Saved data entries

▼

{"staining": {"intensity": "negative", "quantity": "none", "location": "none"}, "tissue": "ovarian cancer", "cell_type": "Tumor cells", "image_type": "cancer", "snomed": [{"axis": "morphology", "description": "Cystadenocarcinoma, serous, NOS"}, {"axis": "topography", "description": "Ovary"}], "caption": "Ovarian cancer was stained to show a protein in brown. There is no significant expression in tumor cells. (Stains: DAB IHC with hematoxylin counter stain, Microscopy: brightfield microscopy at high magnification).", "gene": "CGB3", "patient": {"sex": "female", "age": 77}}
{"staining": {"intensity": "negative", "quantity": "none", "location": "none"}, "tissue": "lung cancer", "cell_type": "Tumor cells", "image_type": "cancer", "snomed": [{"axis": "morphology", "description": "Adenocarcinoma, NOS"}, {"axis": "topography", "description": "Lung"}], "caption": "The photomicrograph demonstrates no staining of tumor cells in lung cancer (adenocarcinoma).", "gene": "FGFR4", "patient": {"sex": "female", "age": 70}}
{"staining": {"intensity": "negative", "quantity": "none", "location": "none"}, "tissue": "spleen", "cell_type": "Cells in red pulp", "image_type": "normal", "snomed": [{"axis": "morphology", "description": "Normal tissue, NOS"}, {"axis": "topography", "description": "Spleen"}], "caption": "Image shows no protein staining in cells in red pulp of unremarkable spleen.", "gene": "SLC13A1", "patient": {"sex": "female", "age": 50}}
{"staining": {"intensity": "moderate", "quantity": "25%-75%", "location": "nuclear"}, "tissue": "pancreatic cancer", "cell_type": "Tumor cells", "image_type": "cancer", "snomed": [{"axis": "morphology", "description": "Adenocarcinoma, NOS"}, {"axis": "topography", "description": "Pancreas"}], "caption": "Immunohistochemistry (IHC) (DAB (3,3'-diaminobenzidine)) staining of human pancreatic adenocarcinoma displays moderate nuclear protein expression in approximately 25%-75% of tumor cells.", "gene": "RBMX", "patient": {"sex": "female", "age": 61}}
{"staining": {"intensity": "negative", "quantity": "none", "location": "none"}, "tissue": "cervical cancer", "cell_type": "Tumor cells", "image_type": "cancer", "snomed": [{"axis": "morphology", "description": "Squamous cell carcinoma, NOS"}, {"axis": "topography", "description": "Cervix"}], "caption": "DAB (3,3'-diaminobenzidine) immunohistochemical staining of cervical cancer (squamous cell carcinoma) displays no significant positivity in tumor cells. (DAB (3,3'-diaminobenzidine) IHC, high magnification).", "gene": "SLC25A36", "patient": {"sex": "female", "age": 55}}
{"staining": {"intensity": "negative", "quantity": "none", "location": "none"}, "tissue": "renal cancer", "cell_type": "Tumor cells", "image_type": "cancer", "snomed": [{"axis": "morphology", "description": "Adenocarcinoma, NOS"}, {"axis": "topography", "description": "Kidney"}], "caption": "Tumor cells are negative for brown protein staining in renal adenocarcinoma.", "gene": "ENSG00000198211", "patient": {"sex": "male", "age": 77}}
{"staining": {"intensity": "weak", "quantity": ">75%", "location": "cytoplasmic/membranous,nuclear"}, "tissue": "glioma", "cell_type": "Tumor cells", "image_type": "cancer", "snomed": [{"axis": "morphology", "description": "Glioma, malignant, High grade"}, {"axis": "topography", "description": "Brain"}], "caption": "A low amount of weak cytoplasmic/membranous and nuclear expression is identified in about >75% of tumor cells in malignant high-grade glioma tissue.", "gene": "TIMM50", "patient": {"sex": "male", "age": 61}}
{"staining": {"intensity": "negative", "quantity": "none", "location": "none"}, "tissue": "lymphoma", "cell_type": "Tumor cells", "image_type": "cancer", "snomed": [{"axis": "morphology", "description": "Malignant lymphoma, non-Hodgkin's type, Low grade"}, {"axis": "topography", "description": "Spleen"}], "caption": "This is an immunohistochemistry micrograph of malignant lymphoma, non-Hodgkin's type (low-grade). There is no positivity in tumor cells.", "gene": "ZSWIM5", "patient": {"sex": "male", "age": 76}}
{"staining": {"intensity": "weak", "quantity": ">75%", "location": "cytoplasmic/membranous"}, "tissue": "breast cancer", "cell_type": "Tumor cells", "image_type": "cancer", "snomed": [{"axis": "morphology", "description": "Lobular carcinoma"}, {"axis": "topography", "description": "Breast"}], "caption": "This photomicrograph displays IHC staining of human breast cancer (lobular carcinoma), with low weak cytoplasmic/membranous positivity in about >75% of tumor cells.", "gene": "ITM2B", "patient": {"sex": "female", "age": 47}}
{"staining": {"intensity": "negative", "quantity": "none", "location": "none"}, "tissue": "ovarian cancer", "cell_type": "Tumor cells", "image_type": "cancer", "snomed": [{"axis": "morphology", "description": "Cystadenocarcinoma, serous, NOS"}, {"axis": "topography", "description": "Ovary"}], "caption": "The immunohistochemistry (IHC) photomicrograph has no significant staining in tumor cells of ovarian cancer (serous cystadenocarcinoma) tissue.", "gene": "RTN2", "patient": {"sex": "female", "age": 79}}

▲

> [Exercise instructions]: Look above for the line holding "shows no protein" and the line holding "(IHC) (DAB (3,3'-diaminobenzidine))". Retype both, and every line between them, word for word and nothing else.

> [Exercise solution]:
{"staining": {"intensity": "negative", "quantity": "none", "location": "none"}, "tissue": "spleen", "cell_type": "Cells in red pulp", "image_type": "normal", "snomed": [{"axis": "morphology", "description": "Normal tissue, NOS"}, {"axis": "topography", "description": "Spleen"}], "caption": "Image shows no protein staining in cells in red pulp of unremarkable spleen.", "gene": "SLC13A1", "patient": {"sex": "female", "age": 50}}
{"staining": {"intensity": "moderate", "quantity": "25%-75%", "location": "nuclear"}, "tissue": "pancreatic cancer", "cell_type": "Tumor cells", "image_type": "cancer", "snomed": [{"axis": "morphology", "description": "Adenocarcinoma, NOS"}, {"axis": "topography", "description": "Pancreas"}], "caption": "Immunohistochemistry (IHC) (DAB (3,3'-diaminobenzidine)) staining of human pancreatic adenocarcinoma displays moderate nuclear protein expression in approximately 25%-75% of tumor cells.", "gene": "RBMX", "patient": {"sex": "female", "age": 61}}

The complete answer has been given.